The planning process for the Tempe Streetcar emphasized aesthetics in downtown Tempe, which led the city and Valley Metro to study alternatives to traditional overhead lines to power the streetcar. As part of the public outreach process, Valley Metro hosted a public exhibition of a prototype battery-equipped streetcar in 2011. The prototype "ameriTRAM" streetcar was built by Kinki Sharyo, the firm that built the original rolling stock for the Valley Metro Rail system, and was exhibited on light rail systems around the United States.

One proposed north-south route along Mill Avenue was denied federal funding in 2013, after the Federal Transit Administration found that it was not cost-effective. The route was revised to follow Rio Salado Parkway, Ash Avenue, Mill Avenue, and Apache Boulevard, and a final environmental impact statement was released in July 2015.

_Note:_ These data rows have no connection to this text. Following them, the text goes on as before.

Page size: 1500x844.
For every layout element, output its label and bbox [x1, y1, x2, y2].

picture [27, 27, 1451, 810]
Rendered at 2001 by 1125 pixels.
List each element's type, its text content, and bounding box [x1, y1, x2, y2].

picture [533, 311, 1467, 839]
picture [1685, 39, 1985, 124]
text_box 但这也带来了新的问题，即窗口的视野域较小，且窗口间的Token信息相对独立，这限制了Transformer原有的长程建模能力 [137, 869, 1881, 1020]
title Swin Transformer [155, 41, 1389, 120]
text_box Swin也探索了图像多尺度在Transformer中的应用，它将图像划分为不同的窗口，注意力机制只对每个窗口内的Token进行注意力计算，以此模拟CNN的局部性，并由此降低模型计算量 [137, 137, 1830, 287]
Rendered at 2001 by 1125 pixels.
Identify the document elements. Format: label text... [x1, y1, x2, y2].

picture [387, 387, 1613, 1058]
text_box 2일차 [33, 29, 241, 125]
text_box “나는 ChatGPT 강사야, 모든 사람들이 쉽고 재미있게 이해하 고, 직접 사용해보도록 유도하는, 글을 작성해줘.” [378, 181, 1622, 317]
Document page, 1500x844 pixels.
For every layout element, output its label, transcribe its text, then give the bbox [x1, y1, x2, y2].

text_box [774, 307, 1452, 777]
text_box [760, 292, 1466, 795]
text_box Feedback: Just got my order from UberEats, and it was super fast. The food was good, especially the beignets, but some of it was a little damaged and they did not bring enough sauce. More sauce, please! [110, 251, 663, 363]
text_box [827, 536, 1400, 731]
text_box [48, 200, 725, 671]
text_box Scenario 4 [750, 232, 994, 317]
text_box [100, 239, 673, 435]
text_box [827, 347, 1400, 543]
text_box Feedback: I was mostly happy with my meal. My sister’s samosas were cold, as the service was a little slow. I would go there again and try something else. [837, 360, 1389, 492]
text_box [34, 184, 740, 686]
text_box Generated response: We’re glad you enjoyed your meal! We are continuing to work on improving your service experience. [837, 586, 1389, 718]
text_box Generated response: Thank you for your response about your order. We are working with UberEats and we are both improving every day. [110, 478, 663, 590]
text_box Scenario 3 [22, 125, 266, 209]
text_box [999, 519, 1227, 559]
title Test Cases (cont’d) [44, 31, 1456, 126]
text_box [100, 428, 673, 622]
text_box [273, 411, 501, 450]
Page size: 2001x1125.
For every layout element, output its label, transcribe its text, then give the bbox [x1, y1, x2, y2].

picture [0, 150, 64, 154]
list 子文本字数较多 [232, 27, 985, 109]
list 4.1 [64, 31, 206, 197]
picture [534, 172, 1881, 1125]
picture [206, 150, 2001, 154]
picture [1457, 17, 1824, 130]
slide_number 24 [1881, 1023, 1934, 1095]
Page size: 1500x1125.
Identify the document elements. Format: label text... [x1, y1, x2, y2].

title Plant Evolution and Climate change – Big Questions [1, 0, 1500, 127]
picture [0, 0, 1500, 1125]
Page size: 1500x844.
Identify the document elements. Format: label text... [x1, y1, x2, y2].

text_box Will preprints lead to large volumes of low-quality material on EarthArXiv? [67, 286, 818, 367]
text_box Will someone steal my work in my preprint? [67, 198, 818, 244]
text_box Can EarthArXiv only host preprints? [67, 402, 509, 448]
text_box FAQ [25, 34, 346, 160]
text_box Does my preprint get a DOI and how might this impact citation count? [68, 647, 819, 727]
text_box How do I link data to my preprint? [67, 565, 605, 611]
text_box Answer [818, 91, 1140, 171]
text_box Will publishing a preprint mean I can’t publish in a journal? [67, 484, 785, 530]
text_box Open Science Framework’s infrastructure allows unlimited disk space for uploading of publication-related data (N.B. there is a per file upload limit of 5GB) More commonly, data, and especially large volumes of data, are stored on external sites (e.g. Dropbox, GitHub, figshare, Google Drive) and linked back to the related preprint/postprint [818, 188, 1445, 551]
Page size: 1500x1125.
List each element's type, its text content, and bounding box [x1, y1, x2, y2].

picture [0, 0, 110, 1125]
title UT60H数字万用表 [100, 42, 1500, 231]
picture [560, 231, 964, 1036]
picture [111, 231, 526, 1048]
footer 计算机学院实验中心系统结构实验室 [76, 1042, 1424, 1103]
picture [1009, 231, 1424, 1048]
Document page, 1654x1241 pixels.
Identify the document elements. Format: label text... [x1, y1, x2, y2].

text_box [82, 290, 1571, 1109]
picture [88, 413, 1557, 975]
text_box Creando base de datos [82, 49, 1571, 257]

Valley Metro issued a request for proposals to obtain vehicles for the Tempe Streetcar in the summer of 2016. Potential suppliers originally included Alstom, Bombardier, CAF USA, Kinki Sharyo, Siemens and TIG/m. Vehicle options for this line included a combination of battery power, overhead catenary or on-board hydrogen fuel system.

Construction cost approximately $200 million and was funded by the Proposition 400 sales tax and federal grants. In February 2016, the project was included in President Barack Obama's budget for fiscal year 2017. A total of $75 million was dedicated to the project to supplement the Proposition 400 funds, as well as local funds and other federal grant funds. The final 2017 budget, approved in May 2017 under President Donald Trump, included $50 million.

In December 2016, Valley Metro selected Stantec Consulting Services for design work to be completed in 2017, allowing construction to start later in the year. Stantec has designed other streetcar projects in the United States and contributed to the design of the Valley Metro light rail system. In May 2018, the design was finalized.

Brookville Equipment Corporation was awarded the $33 million contract for six Liberty Streetcars in 2017. The Brookville Liberty is a commercial off-the-shelf vehicle equipped with lithium-ion batteries, which allows it to operate without overhead power for part of its route.

Construction began on June 1, 2017, with utility relocation, which made way for tracks to be laid. In August 2018, Valley Metro received approval from the Federal Transit Administration (FTA) to begin significant construction on the Tempe Streetcar. With this approval, Valley Metro began work on building the system's rail trackway, power systems and street improvements.

The first streetcar vehicle was delivered on March 14, 2021, and test runs began in June 2021. The line opened for service on May 20, 2022.

==Planned extension==

As of 2024, Valley Metro is in the planning phases of extending the S Line past its terminus at Marina Heights into Mesa, via Rio Salado Parkway and Dobson Road. The proposed extension would serve major destinations in Mesa and eastern Tempe, including Tempe Marketplace and Sloan Park. The extension would be approximately 4 mi in length.

The Rio East–Dobson Streetcar Extension (REDE) was awarded a $15.9 million federal grant in July 2024. The grant was funded by the Infrastructure Investment and Jobs Act, and will help advance the planning process for the proposed line.